▶ **Task to complete**: Once the pictures are set aside, transcribe each line of the listing exactly.

▶ **Dataset**:
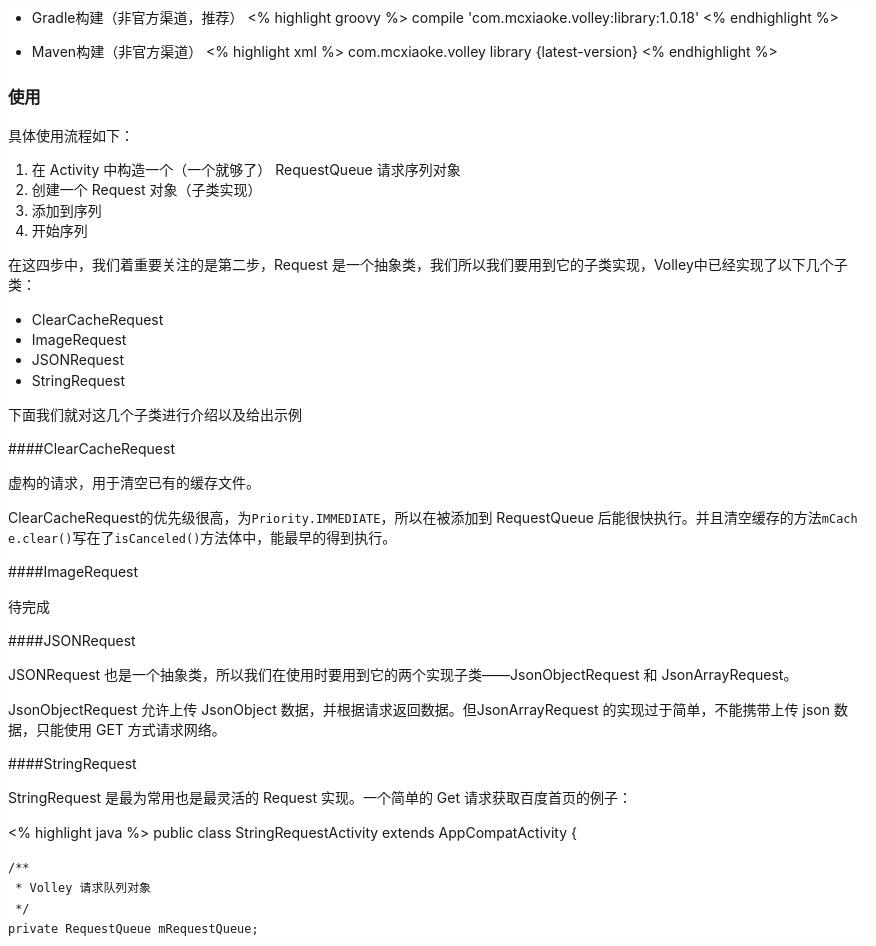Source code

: * Gradle构建（非官方渠道，推荐）
    <% highlight groovy %>
    compile 'com.mcxiaoke.volley:library:1.0.18'
    <% endhighlight %>

* Maven构建（非官方渠道）
    <% highlight xml %>
    <dependency>
        <groupId>com.mcxiaoke.volley</groupId>
        <artifactId>library</artifactId>
        <version>{latest-version}</version>
    </dependency>
    <% endhighlight %>

<h3 id="use">使用</h3>

具体使用流程如下：

1. 在 Activity 中构造一个（一个就够了） RequestQueue 请求序列对象
2. 创建一个 Request 对象（子类实现）
3. 添加到序列
4. 开始序列

在这四步中，我们着重要关注的是第二步，Request 是一个抽象类，我们所以我们要用到它的子类实现，Volley中已经实现了以下几个子类：

* ClearCacheRequest
* ImageRequest
* JSONRequest
* StringRequest

下面我们就对这几个子类进行介绍以及给出示例

####ClearCacheRequest

虚构的请求，用于清空已有的缓存文件。

ClearCacheRequest的优先级很高，为`Priority.IMMEDIATE`，所以在被添加到 RequestQueue 后能很快执行。并且清空缓存的方法`mCache.clear()`写在了`isCanceled()`方法体中，能最早的得到执行。

####ImageRequest

待完成

####JSONRequest

JSONRequest 也是一个抽象类，所以我们在使用时要用到它的两个实现子类——JsonObjectRequest 和 JsonArrayRequest。

JsonObjectRequest 允许上传 JsonObject 数据，并根据请求返回数据。但JsonArrayRequest 的实现过于简单，不能携带上传 json 数据，只能使用 GET 方式请求网络。

####StringRequest

StringRequest 是最为常用也是最灵活的 Request 实现。一个简单的 Get 请求获取百度首页的例子：

<% highlight java %>
public class StringRequestActivity extends AppCompatActivity {

    /**
     * Volley 请求队列对象
     */
    private RequestQueue mRequestQueue;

▶ **Answer box**:
Source code

: * Gradle构建（非官方渠道，推荐）
    <% highlight groovy %>
    compile 'com.mcxiaoke.volley:library:1.0.18'
    <% endhighlight %>

* Maven构建（非官方渠道）
    <% highlight xml %>
    <dependency>
        <groupId>com.mcxiaoke.volley</groupId>
        <artifactId>library</artifactId>
        <version>{latest-version}</version>
    </dependency>
    <% endhighlight %>

<h3 id="use">使用</h3>

具体使用流程如下：

1. 在 Activity 中构造一个（一个就够了） RequestQueue 请求序列对象
2. 创建一个 Request 对象（子类实现）
3. 添加到序列
4. 开始序列

在这四步中，我们着重要关注的是第二步，Request 是一个抽象类，我们所以我们要用到它的子类实现，Volley中已经实现了以下几个子类：

* ClearCacheRequest
* ImageRequest
* JSONRequest
* StringRequest

下面我们就对这几个子类进行介绍以及给出示例

####ClearCacheRequest

虚构的请求，用于清空已有的缓存文件。

ClearCacheRequest的优先级很高，为`Priority.IMMEDIATE`，所以在被添加到 RequestQueue 后能很快执行。并且清空缓存的方法`mCache.clear()`写在了`isCanceled()`方法体中，能最早的得到执行。

####ImageRequest

待完成

####JSONRequest

JSONRequest 也是一个抽象类，所以我们在使用时要用到它的两个实现子类——JsonObjectRequest 和 JsonArrayRequest。

JsonObjectRequest 允许上传 JsonObject 数据，并根据请求返回数据。但JsonArrayRequest 的实现过于简单，不能携带上传 json 数据，只能使用 GET 方式请求网络。

####StringRequest

StringRequest 是最为常用也是最灵活的 Request 实现。一个简单的 Get 请求获取百度首页的例子：

<% highlight java %>
public class StringRequestActivity extends AppCompatActivity {

    /**
     * Volley 请求队列对象
     */
    private RequestQueue mRequestQueue;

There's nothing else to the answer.